8 Incomplete Specification
I’m sure there are ambiguities, missing primitives, and probably outright errors in this specification. Post to the newsgroup when you discover them.
9 Hints
For Heaven’s sake, develop this project incrementally. For instance, you can develop an interpreter that only handles constants. Then, you can add primitives, and the application of primitives. Don’t try to swallow the elephant in one bite.
10 An Example
It’s hard to provide an example, because the inputs to your function are going to be chosen from your own representations, and therefore specific to your team. However, I can show you an example of the representation that I’m using, and what it’s supposed to produce. With luck, you can read and understand this example.
| (check-equal? |
| (test-interp '(letrec ([even? (x) (return (if (zero? x) |
| #t |
| (odd? (- x 1))))] |
| [odd? (x) (return (if (zero? x) |
| #f |
| (even? (- x 1))))]) |
| (and (odd? 13) |
| (and (not (even? 13)) |
| (even? 14))))) |
| true) |
11 Requirements
Your solution should consist of several things: a README file, a TEAM file, a go.sh file, and source and test case files.
in the README file, a few lines of description on how you solved the project, including what language or languages you used.
also in the README file, a specification of the way that you represent the three forms of data required by the interpreter: the values, the expressions, and the environments. If you’re using a statically typed language, it should be enough just to point to the type that represents each one of them (That is: what type represents expressions? what type represents values? What type represents environments?) If you’re using Scheme in the PLAI language, you can specify these using define-type’s. If you’re using another dynamically typed language, you’ll probably have to specify these explicitly.

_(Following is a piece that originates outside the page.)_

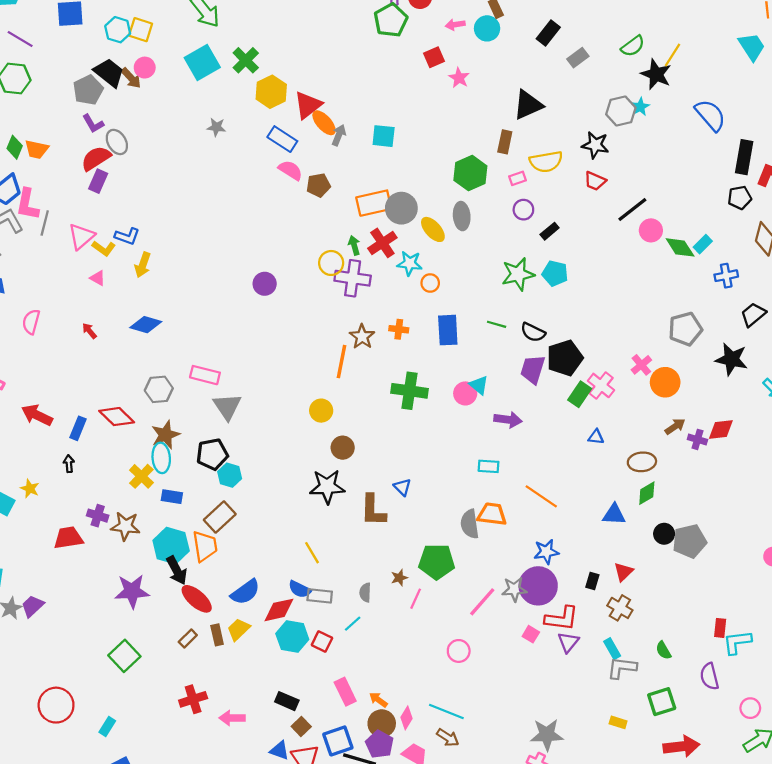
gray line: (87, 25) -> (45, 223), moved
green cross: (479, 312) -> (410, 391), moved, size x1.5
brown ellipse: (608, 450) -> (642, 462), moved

A TEAM file with precisely that name, containing one line for each team member with that member’s login id, a comma, and then his or her full name. So, if Benjamin Franklin were working with George Washington, this file might contain:
bfrankli, Benjamin Franklin
gwashing, George Washington
The order of the lines is not important. You must supply this file even if you’re working alone.
a shell script called go.sh that compiles the code (if necessary) and runs all test case, printing the results to stdout. It should be clear from the output which tests failed, if any.
source files containing the definition of the interpreter.
source files containing the test cases.
12 Handin Instructions
You’ll hand in your code simply by creating a branch called Assignment1 in your subdirectory of the private part of the class repository. Whatever’s there when the deadline occurs is your submission.